Effective management of asthma
The Effective management of asthma includes four essential components:
1. Routine monitoring of symptoms and lung function
2. Controlling environmental factors -Asthma trigger (factors that start asthma symptoms are called “triggers.)
3. Patient education about the Asthma.
4. Pharmacologic therapy
Effective asthma management requires a proactive, preventative approach. Routine follow-up visits for patients with active asthma are recommended, at a frequency of every one to six months, depending upon the severity of asthma. For an asthma patient we should assess the following things at each visit
- signs and symptoms,
- pulmonary function,
- quality of life, adherence with treatment,
- Medication side effects, and patient satisfaction.
The identification and avoidance of asthma “triggers” is a critical component of successful asthma management, and successful avoidance may reduce the patient’s need for medications. The most effective and simplest treatment of allergic asthma includes identifying and then avoiding allergens which may trigger symptoms.
Doctors should enable patients to become active partners in managing their asthma. Patients must learn how to monitor their symptoms and they must understand what triggers their asthma attacks and how to avoid or decrease exposure to these triggers.

_Assigned task 1:_ Based on the asthma management text, decide whether each statement agrees with it: (a) routine follow-up visits are recommended every one to six months, (b) avoiding triggers removes the need for medications, (c) patients should learn how to monitor their symptoms. For each, answer yes or no and quote the words of the text that decide it.
_Assigned task 2:_ List every essential component of asthma management named in the asthma management text.
_Assigned task 3:_ Write the next part of the asthma management text, picking up after its final sentence.
You don't need the lines that follow the asthma management text.

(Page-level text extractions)
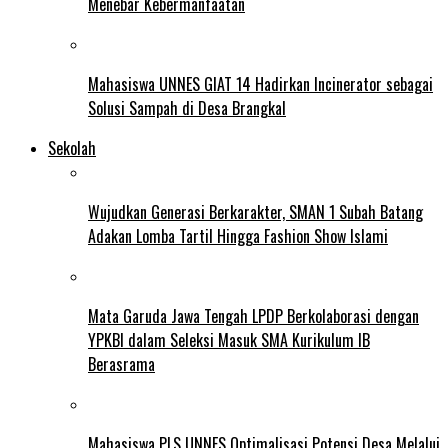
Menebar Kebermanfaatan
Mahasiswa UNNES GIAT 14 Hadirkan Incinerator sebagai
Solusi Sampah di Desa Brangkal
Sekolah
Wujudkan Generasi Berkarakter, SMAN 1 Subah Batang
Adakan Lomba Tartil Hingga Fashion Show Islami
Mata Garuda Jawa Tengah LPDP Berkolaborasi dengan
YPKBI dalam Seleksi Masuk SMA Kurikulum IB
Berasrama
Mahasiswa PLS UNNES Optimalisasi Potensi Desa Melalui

* * *

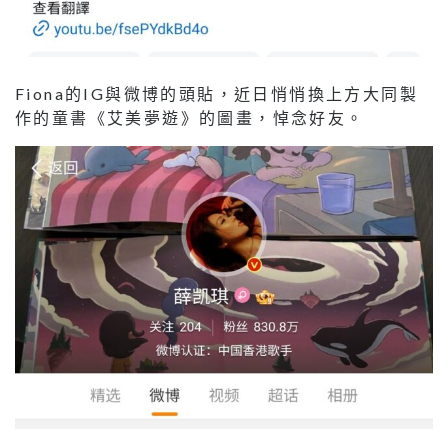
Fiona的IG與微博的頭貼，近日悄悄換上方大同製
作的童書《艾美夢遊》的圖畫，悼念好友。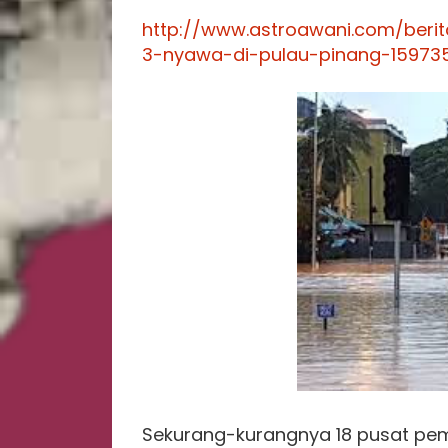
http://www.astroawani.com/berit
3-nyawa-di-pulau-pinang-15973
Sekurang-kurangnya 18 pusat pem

_Exercise answer 1:_
(a) Yes: "at a frequency of every one to six months, depending upon the severity of asthma"
(b) No: "successful avoidance may reduce the patient’s need for medications"
(c) Yes: "Patients must learn how to monitor their symptoms"

_Exercise answer 2:_
1. Routine monitoring of symptoms and lung function
2. Controlling environmental factors (asthma triggers)
3. Patient education about the asthma
4. Pharmacologic therapy

_Exercise answer 3:_
Medication for asthma is broadly classified into two main categories
2. Long-term control medicine.
LONG-TERM CONTROL MEDICINES:
Long-term control medicines are designed to prevent asthma symptoms like airway inflation and are taken almost every day . These long-term control medicines are taken every day, even if you do not have symptoms. The most effective long-term control medicines generally decrease the airway inflammation and help improve asthma control.
Inhaled corticosteroids are very effective long-term control medicine as these are the most effective drugs at relieving airway inflammation and swelling. However the downside of the corticosteroids is that they increase the risk of cataracts (clouding of the eye’s lens) and osteoporosis (weakening of the bones) when it is taken for long periods of time.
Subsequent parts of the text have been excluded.